AI Coding Agents Emerge as Tech Stack Gatekeepers: New Survey Reveals Biases and Blindspots

Artificial intelligence coding assistants are rapidly becoming indispensable for developers, but their growing influence on tech stack decisions raises critical concerns about reliability and ecosystem impact. A recent investigation, notably a survey conducted by Amplifying on Claude Code, highlights how these tools are acting as a new ‘gatekeeper’ in software development, potentially shaping market share more significantly than traditional marketing.

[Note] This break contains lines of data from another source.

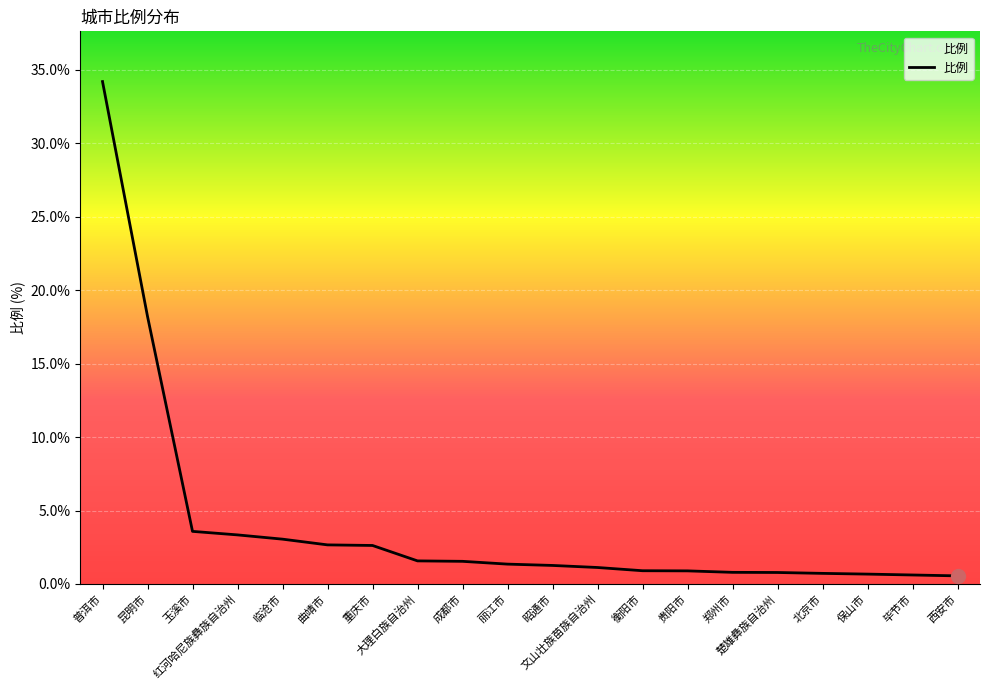

What is the minimum value shown in the chart?

0.6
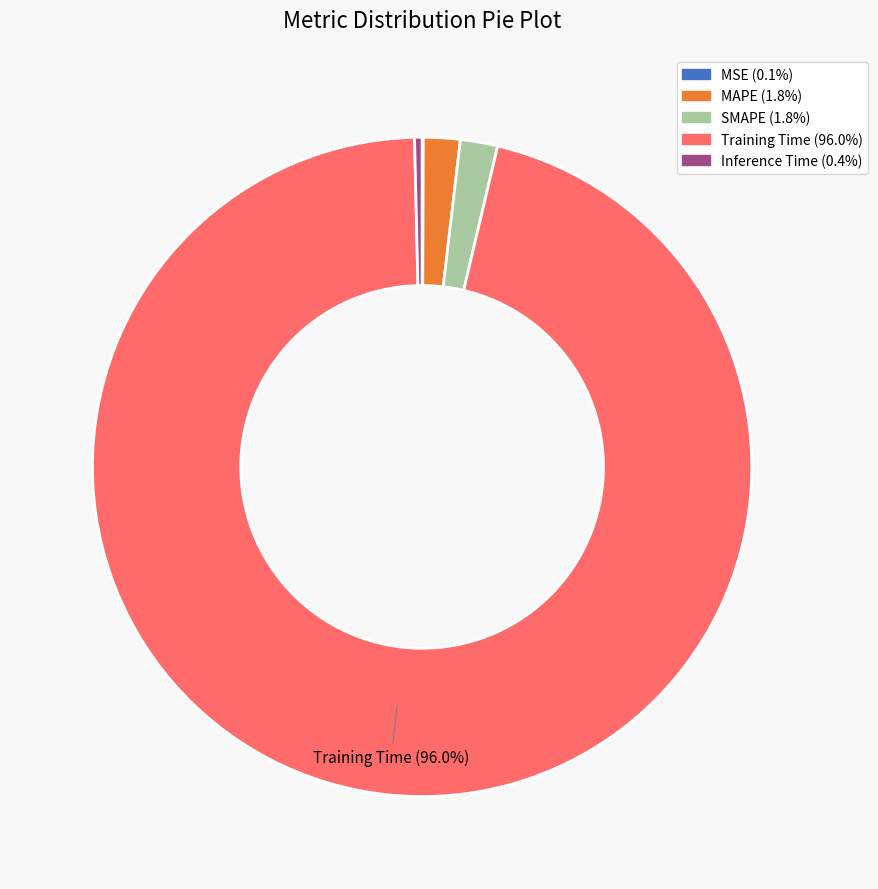

Which category has the biggest portion of the pie?

Training Time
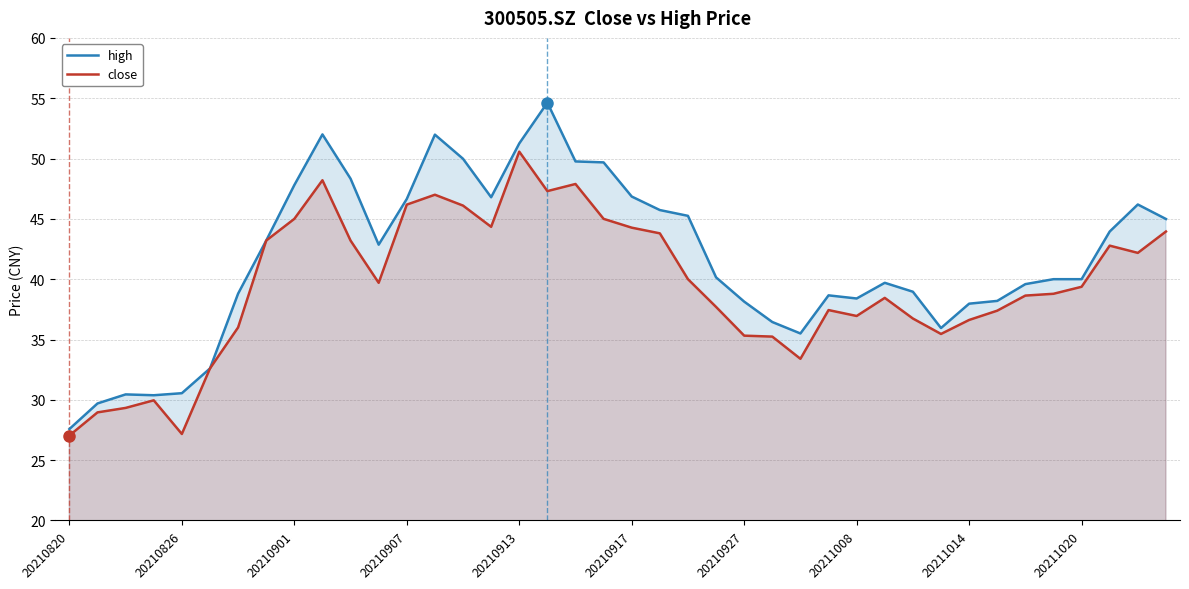

What is the spread (max minus min) of values at 21?

1.9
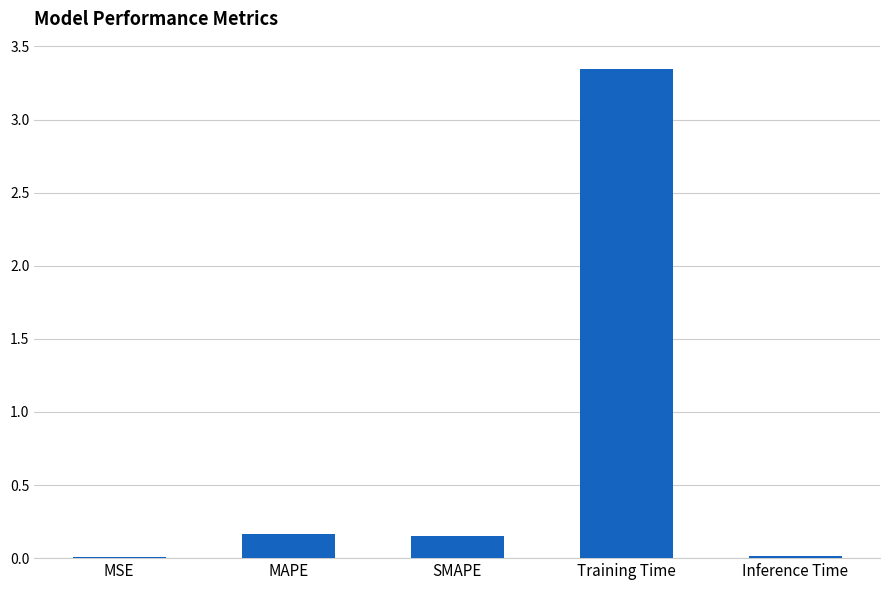

What is the average value?

0.7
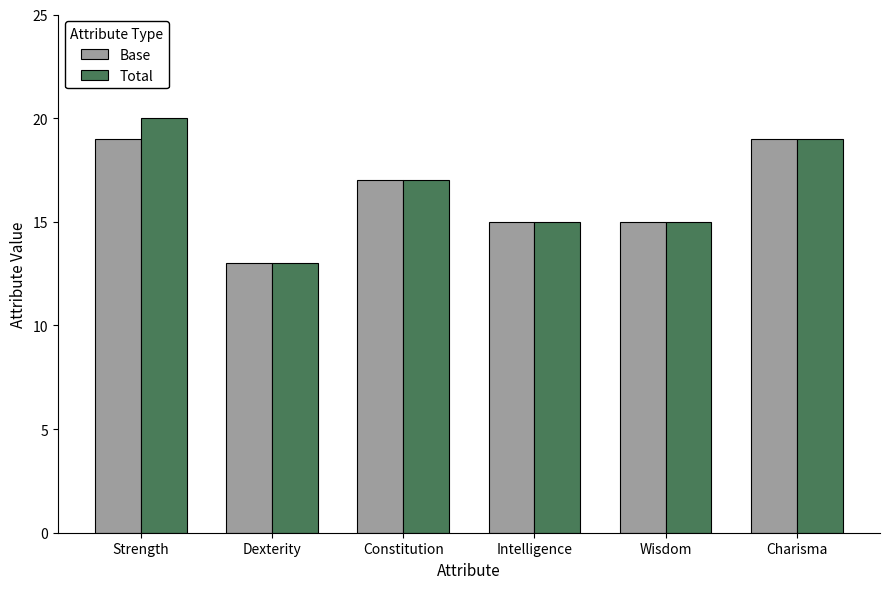

How many categories are shown in the chart?

6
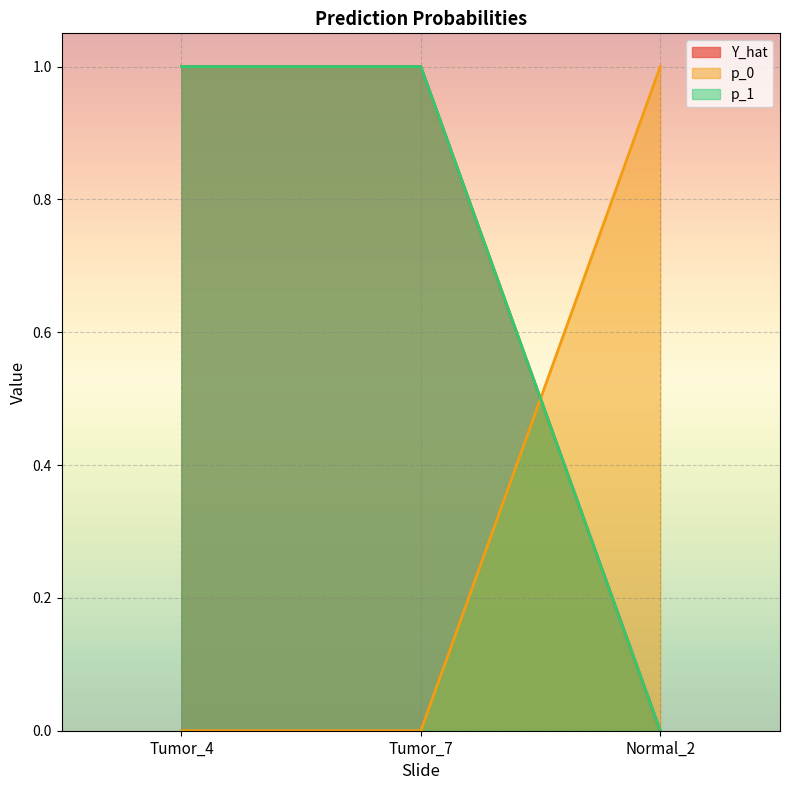

What is the total value across all series at Normal_2?

1.0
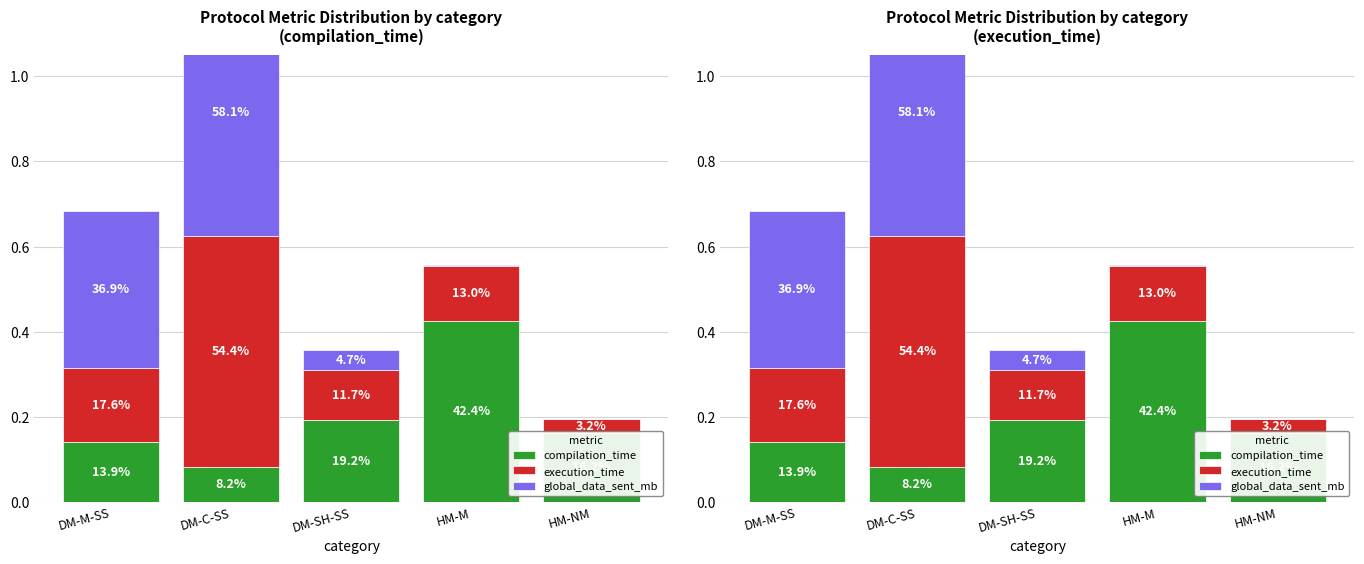

What is the sum of the compilation_time values at HM-M and HM-NM?

0.6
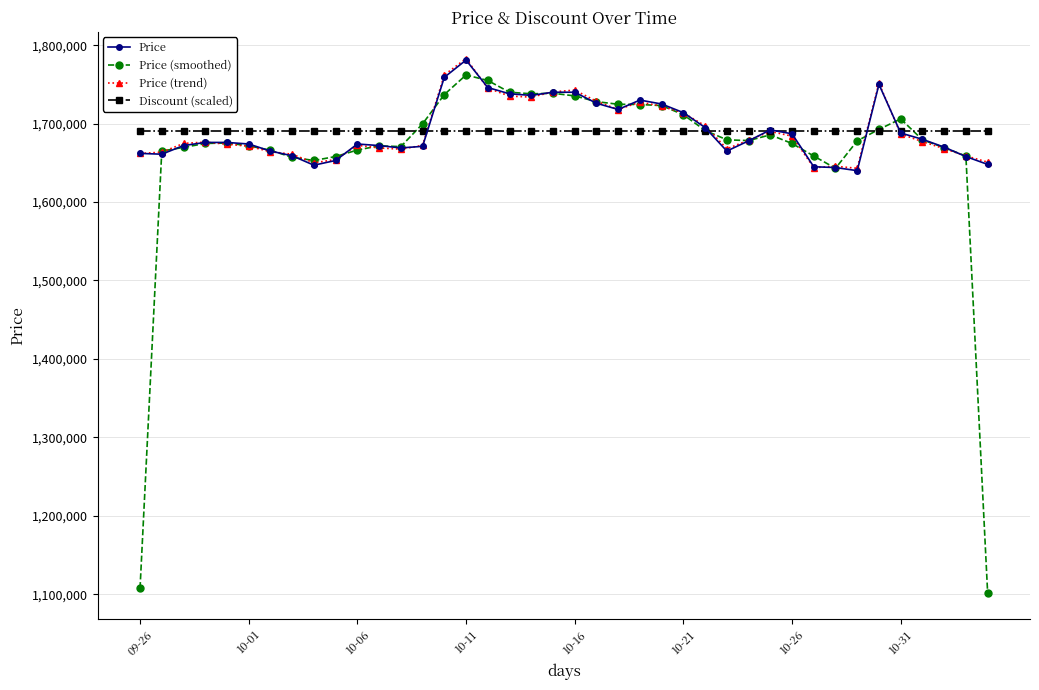

True or false: Price (smoothed) has more than 1 points higher than both neighbors.

True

The survey uncovered several key findings: Firstly, AI agents frequently ‘build instead of buy,’ with custom or DIY implementations accounting for 12% of all primary tool picks across 20 categories, becoming the single most common recommendation in certain areas like feature flags and Python authentication. When external tools are recommended, there’s a strong convergence on a default stack including Vercel for deployment, PostgreSQL for databases, Stripe for payments, Tailwind for styling, ShadCN UI for components, PNPM for package management, GitHub Actions for CI/CD, Sentry for observability, Resend for email, and Zustand for state management. Categories like CI/CD (GitHub Actions at 94%), UI components (ShadCN UI at 90%), and payments (Stripe at 91%) are near monopolies in AI recommendations. The study, which tested Anthropic’s Sonnet 4.5, Opus 4.5, and Opus 4.6, also noted that newer models tend to pick newer tools. However, alongside these insights, the research exposed alarming AI behaviors, such as Claude Code hallucinating that Planet Scale had shut down a service and making factually incorrect recommendations, like suggesting Bun as a runtime for Next.js 14 despite compatibility issues. A comparison with OpenAI’s Codex models further illustrated divergent preferences, for instance, in JavaScript runtimes (Bun for Claude Code vs. Node for Codex) and edge computing platforms (Vercel Edge for Claude Code vs. Cloudflare Workers for Codex). Despite these limitations, models demonstrate an increasing ability to leverage in-context documentation for new tools and can be steered by developer preferences through configuration, suggesting a path for both adaptation and informed vigilance within the developer community.